Złości się tym bardziej, ponieważ dla kół zakaz urządzania polowań oznacza ryzyko, że nie wykonają planu odstrzału zwierzyny, do którego zobowiązuje ich umowa z nadleśnictwem. To zaś skutkuje karami finansowymi. Teraz trwa sezon na jelenie i sarny. Ale polować na nie nie wolno. Myśliwi mają jedynie pozwolenie na odstrzał szkodników łowieckich, jak lisy, borsuki czy jenoty.
- Jeśli odstrzelą dwa lisy, które okażą się zdrowe, wówczas polowania zostaną przywrócone - zaznacza inspektor Mariusz Stein. Dla niego sytuacja jest o tyle niekomfortowa, że musiał wydać niekorzystną dla siebie decyzję. Stein jest jednocześnie prezesem Koła Łowieckiego „Orzeł” w Grybowie i zakaz obejmuje część obszaru jego działania.

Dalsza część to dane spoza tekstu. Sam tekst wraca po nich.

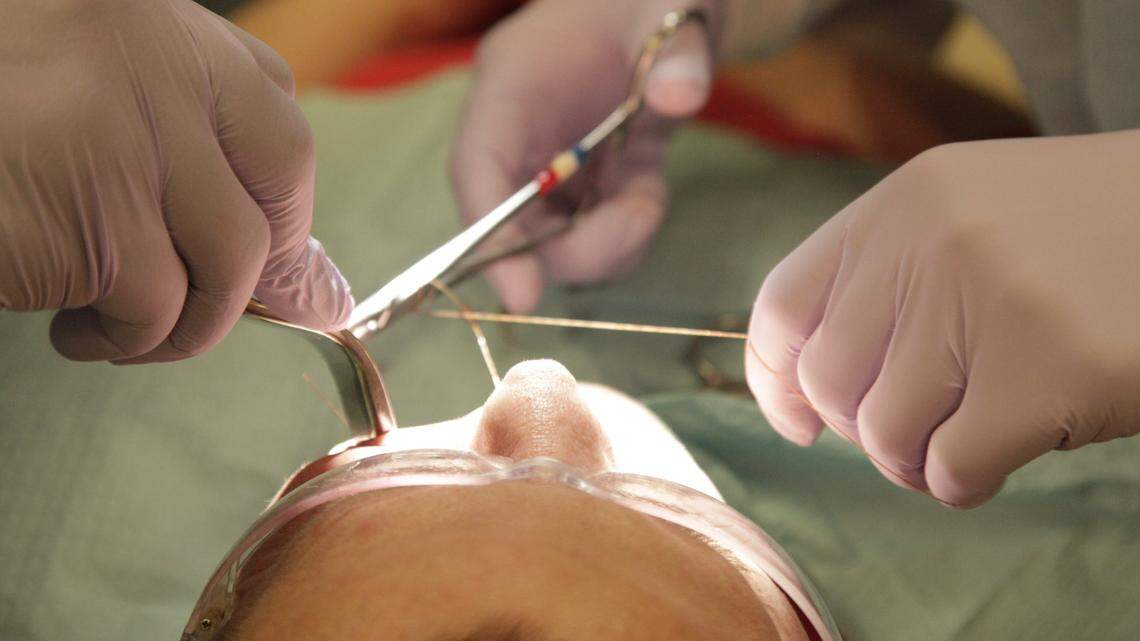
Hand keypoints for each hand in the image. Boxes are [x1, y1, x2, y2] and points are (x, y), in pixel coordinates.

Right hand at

W tym roku odnotowano już 10 ognisk wścieklizny. - Odkąd lisy są szczepione, ich populacja wzrosła z 55 tysięcy w roku 1990 do 209,5 tysiąca w 2007 - przytacza dane Zdzisław Kożuch, prezes Koła Łowieckiego „Ryś” w Starym Sączu. - Jest ich tak dużo, że sama natura próbuje z nimi walczyć. Stąd atakujące ich choroby.
Stanisław Michalik z Koła Łowieckiego „Głuszec” w Nawojowej zwraca uwagę na jeszcze bardziej dotkliwy dla myśliwych problem. Jego koło z powodu zakazu nie mogło w tym roku urządzać polowań aż przez dwa miesiące.
- To był okres wiosenny. Dziki tak się rozpanoszyły, że wyrządziły straty w gospodarstwach - opowiada.
Dla „Głuszca” oznacza to niemal bankructwo. Zgodnie z przepisami za wyrządzone przez zwierzynę łowną szkody odpowiedzialność ponosi koło. Musi zapłacić 60 tys. zł odszkodowań.